_Objective:_ Carry the anndata pull request thread below forward from its last sentence.

── Document section ──

Please let me know if I'm wrong about any of this and there are changes I should make to the PR. Happy to fix anything needed!
Codecov Report
:x: Patch coverage is 94.54685% with 71 lines in your changes missing coverage. Please review.
:white_check_mark: Project coverage is 86.21%. Comparing base (4f64868) to head (7c7058b).
:white_check_mark: All tests successful. No failed tests found.
Additional details and impacted files
@@ Coverage Diff @@
## main #2236 +/- ##
==========================================
+ Coverage 84.47% 86.21% +1.74%
==========================================
Files 46 55 +9
Lines 7202 8504 +1302
==========================================
+ Hits 6084 7332 +1248
- Misses 1118 1172 +54
| Files with missing lines | Coverage Δ | |
|---|---|---|
| src/anndata/_repr/__init__.py | 100.00% <100.00%> (ø) |
|
| src/anndata/_repr/constants.py | 100.00% <100.00%> (ø) |
|
| src/anndata/_repr/css.py | 100.00% <100.00%> (ø) |
|
| src/anndata/_repr/javascript.py | 100.00% <100.00%> (ø) |
|
| src/anndata/_repr/markdown.py | 100.00% <100.00%> (ø) |
|
| src/anndata/_settings.py | 92.34% <100.00%> (+2.75%) |
:arrow_up: |
| src/anndata/_core/anndata.py | 83.08% <75.00%> (-0.09%) |
:arrow_down: |
| src/anndata/_repr/registry.py | 94.57% <94.57%> (ø) |
|
| src/anndata/_repr/utils.py | 93.54% <93.54%> (ø) |
|
| src/anndata/_repr/formatters.py | 95.05% <95.05%> (ø) |
|
| ... and 1 more |
Bumped pytest>=8.2 to pytest>=9.0 in test-min to resolve dependency conflict with hatch-test's pinned pytest~=9.0.
Attempting to trigger codecov to refresh its report with actual coverage: @codecov refresh
Thank you so much for this massive body of work!
I saw your post on discourse and just wanted to inform you real quick that both of our main anndata maintainers are currently on holidays. But I'm sure that they'll get back to you soon.
Thanks!
Oh, thanks so much for the update @Zethson! Totally understand, and no rush at all. This one is a bit larger, and I figured it might take some time. I just wanted to signal that I’m very open to discussing any aspect of it (functionality, features, aesthetics), and I’m happy to iterate and incorporate any ideas. I’ll keep working on it until it’s in a shape everyone feels good about.
Thanks again!
I would be happy if we could come up with a canonical design and components that we could reuse for both MuData and SpatialData for an ideally consistent experience.

───
── Recorded data ──

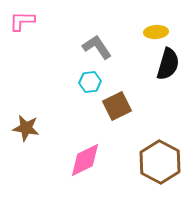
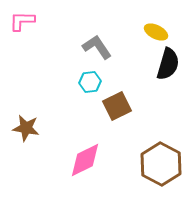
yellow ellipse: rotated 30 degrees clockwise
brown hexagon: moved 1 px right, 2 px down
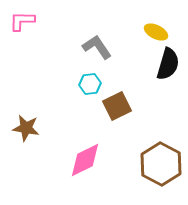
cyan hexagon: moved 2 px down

───

_Output of the task:_
This might be beyond the scope of this PR but since you were asking for feedback I thought I'd mention it nonetheless.
Thank you for the feedback, I really appreciate it!
Extensibility via Formatters
To accommodate new modalities like spatial data, I implemented two extension points:
SectionFormatter- Define visualization of new sections (beyond.obs,.obsm, etc.)TypeFormatter- Customize the appearance of specific data types within any existing section
These formatters are registered when a package is imported. The live demo illustrates this for the treedata extension, which introduces .obst and .vart sections for tree annotations.
MuData Support
I've been thinking about outer wrappers like MuData. While packages that use AnnData internally would generally need to build their own HTML repr, MuData is a special case: it mimics AnnData's structure with shared sections (.obs, .var, .obsm, .varm, .uns) plus an additional .mod section containing the modality AnnData objects.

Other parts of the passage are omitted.